ASSIGNED TASK
Reproduce all of the data below without alteration; exclude every picture.

Data items
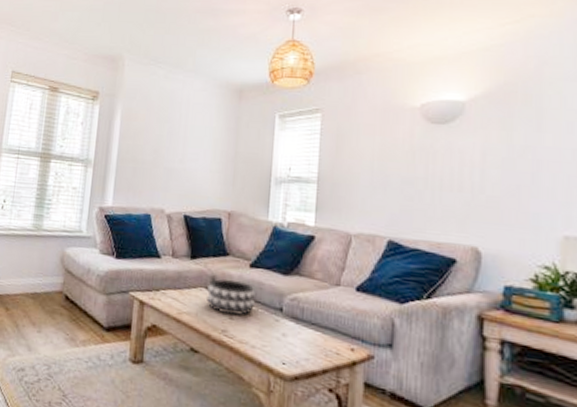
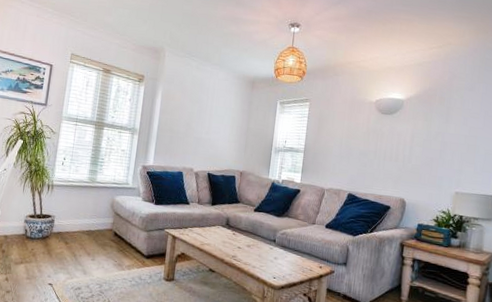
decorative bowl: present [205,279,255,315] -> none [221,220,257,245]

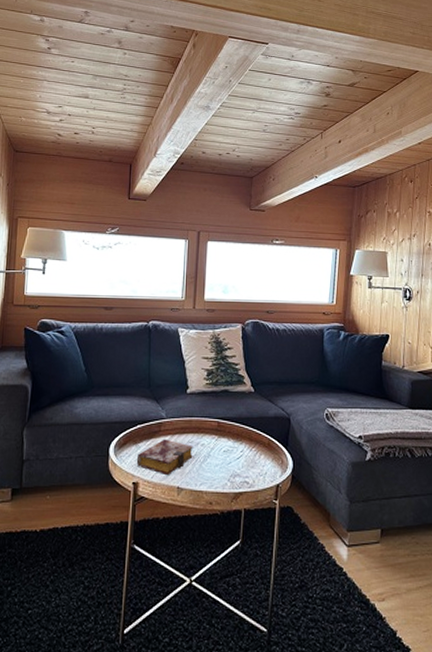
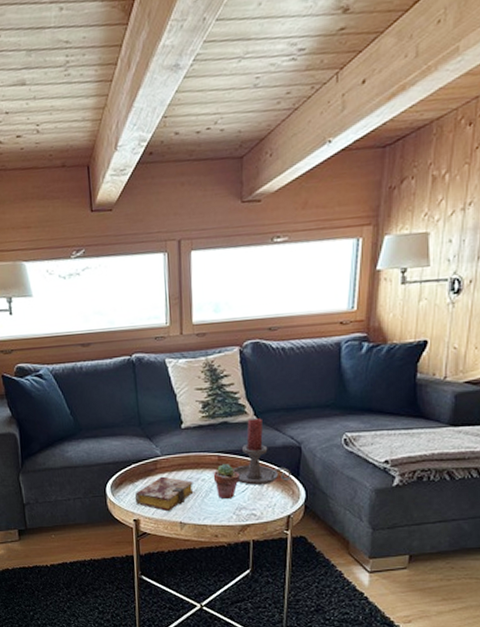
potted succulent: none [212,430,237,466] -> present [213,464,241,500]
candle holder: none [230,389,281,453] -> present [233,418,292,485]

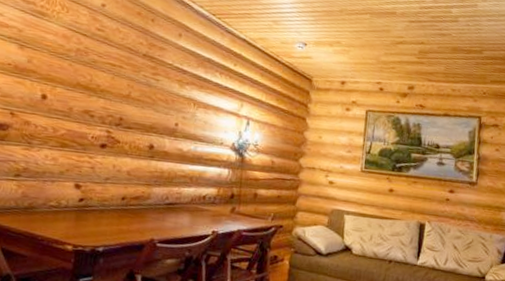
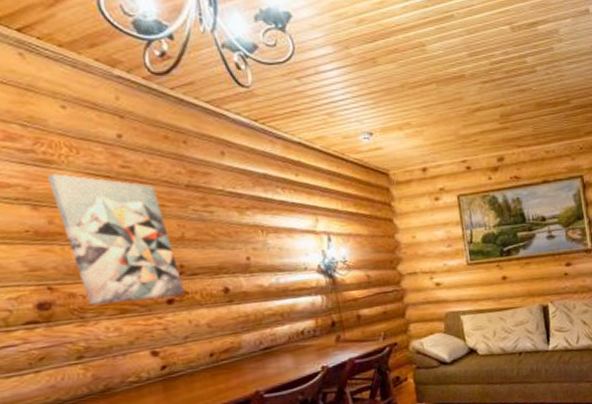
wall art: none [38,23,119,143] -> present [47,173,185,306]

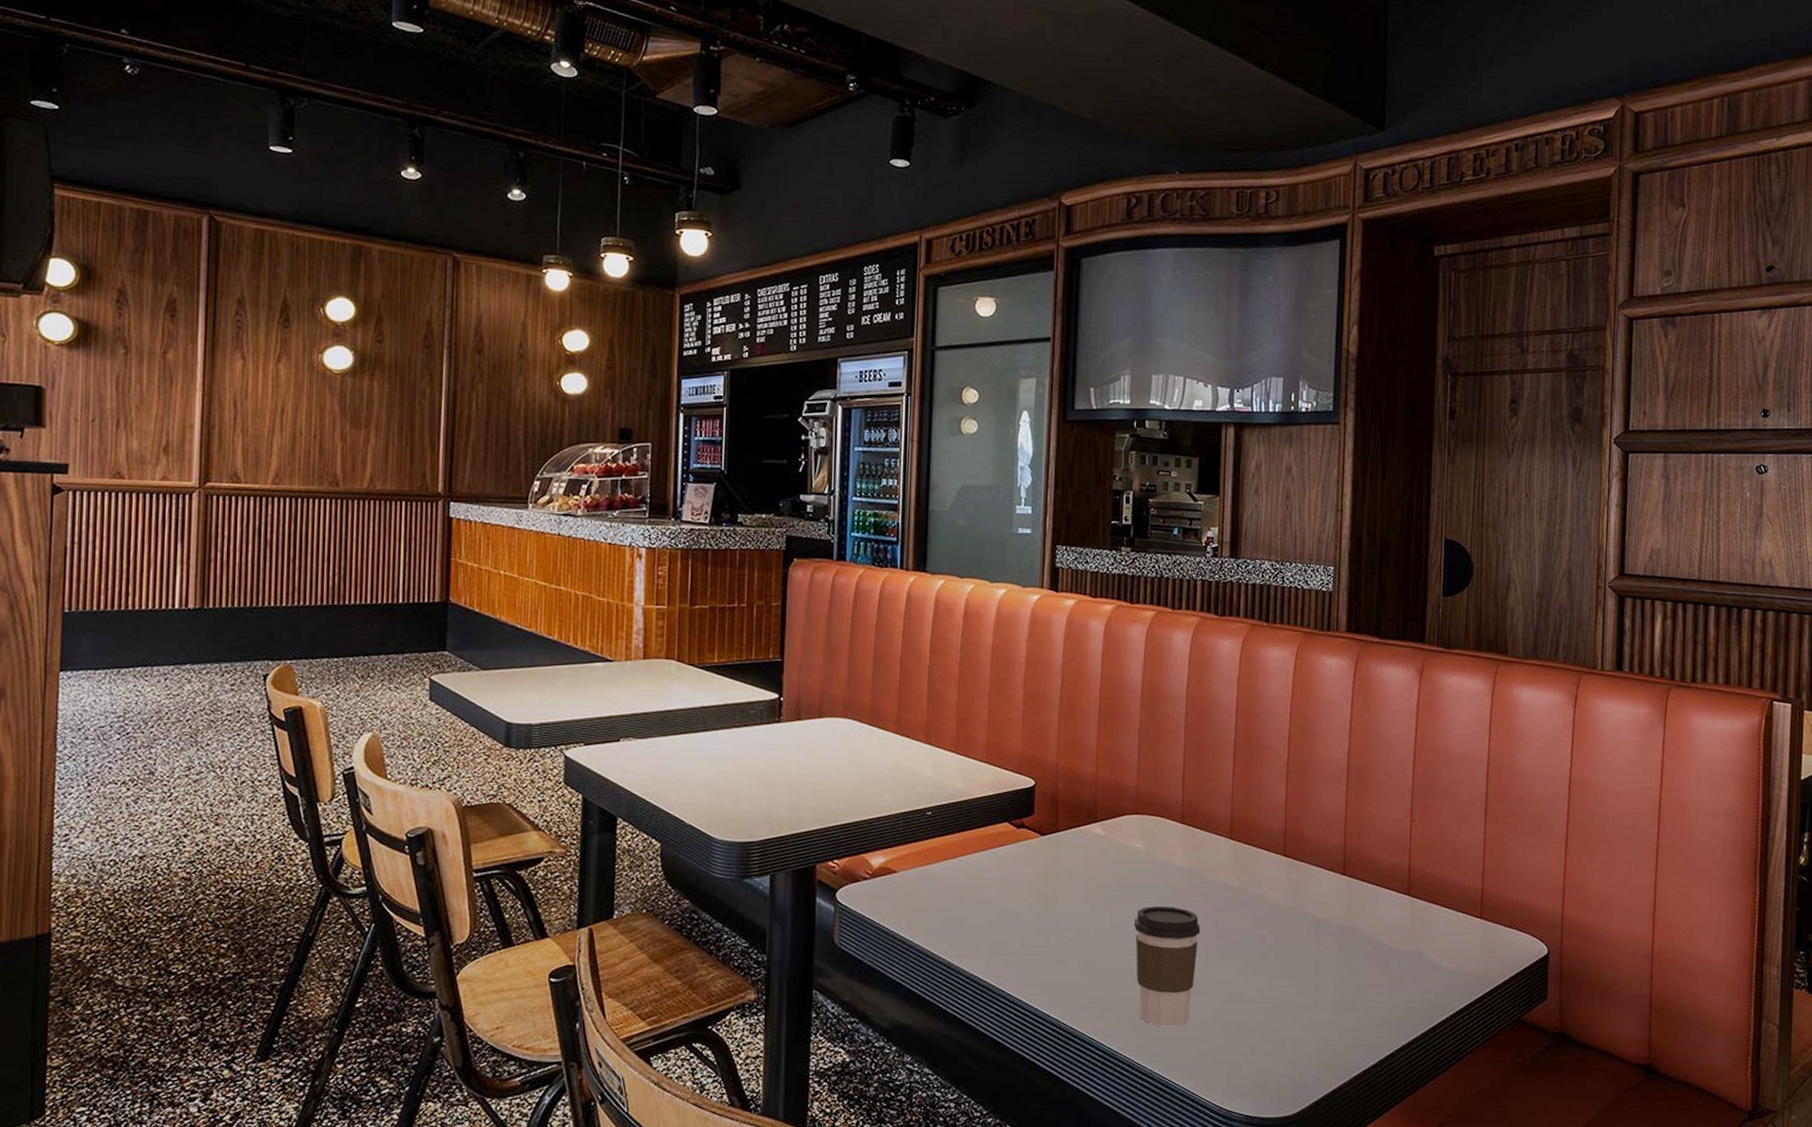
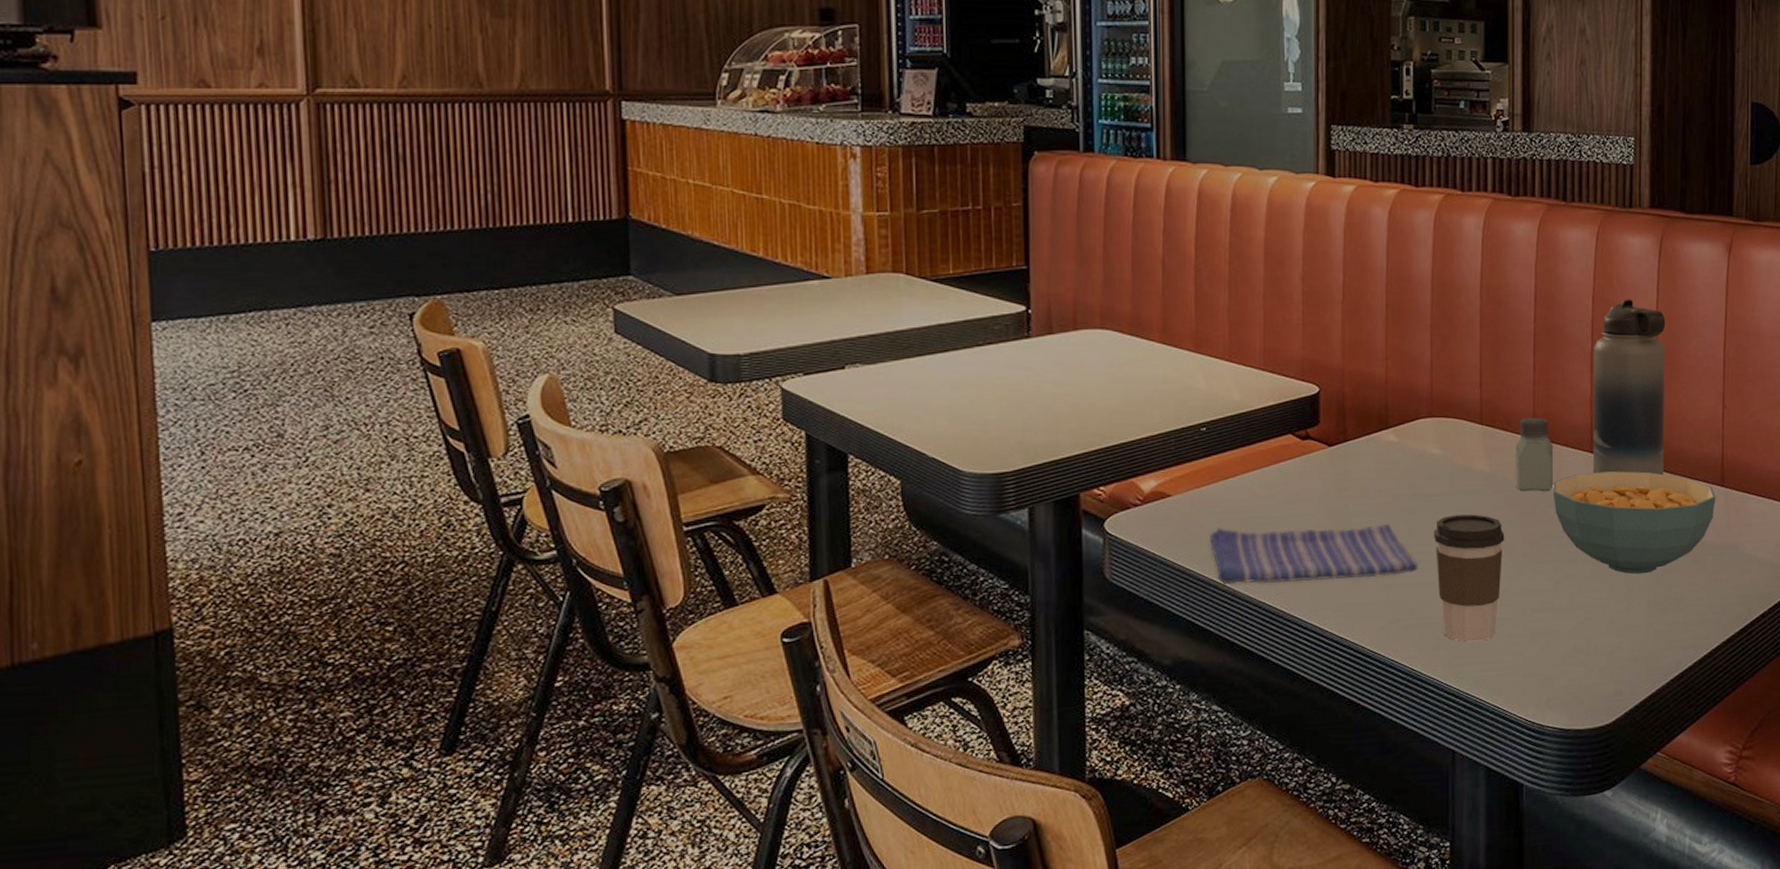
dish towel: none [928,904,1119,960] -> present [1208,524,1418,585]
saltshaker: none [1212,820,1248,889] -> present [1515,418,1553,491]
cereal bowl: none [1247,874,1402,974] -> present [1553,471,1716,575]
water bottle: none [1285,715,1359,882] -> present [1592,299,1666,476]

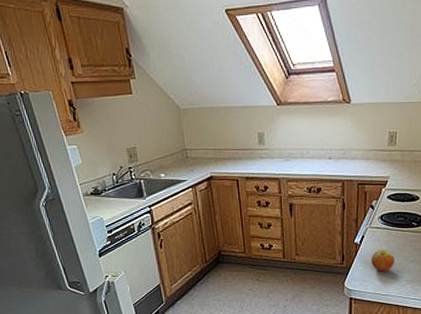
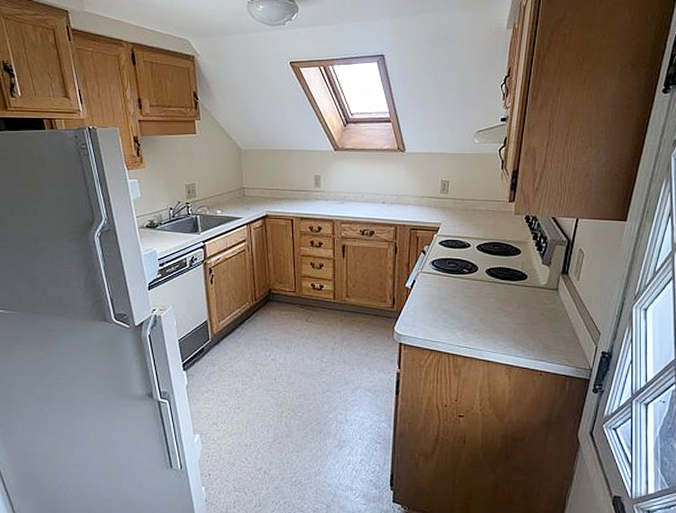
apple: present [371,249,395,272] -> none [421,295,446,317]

OUTPUT OF THE EXERCISE
decorative bowl: present [205,279,255,315] -> none [221,220,257,245]

potted succulent: none [212,430,237,466] -> present [213,464,241,500]
candle holder: none [230,389,281,453] -> present [233,418,292,485]

wall art: none [38,23,119,143] -> present [47,173,185,306]

dish towel: none [928,904,1119,960] -> present [1208,524,1418,585]
saltshaker: none [1212,820,1248,889] -> present [1515,418,1553,491]
cereal bowl: none [1247,874,1402,974] -> present [1553,471,1716,575]
water bottle: none [1285,715,1359,882] -> present [1592,299,1666,476]

apple: present [371,249,395,272] -> none [421,295,446,317]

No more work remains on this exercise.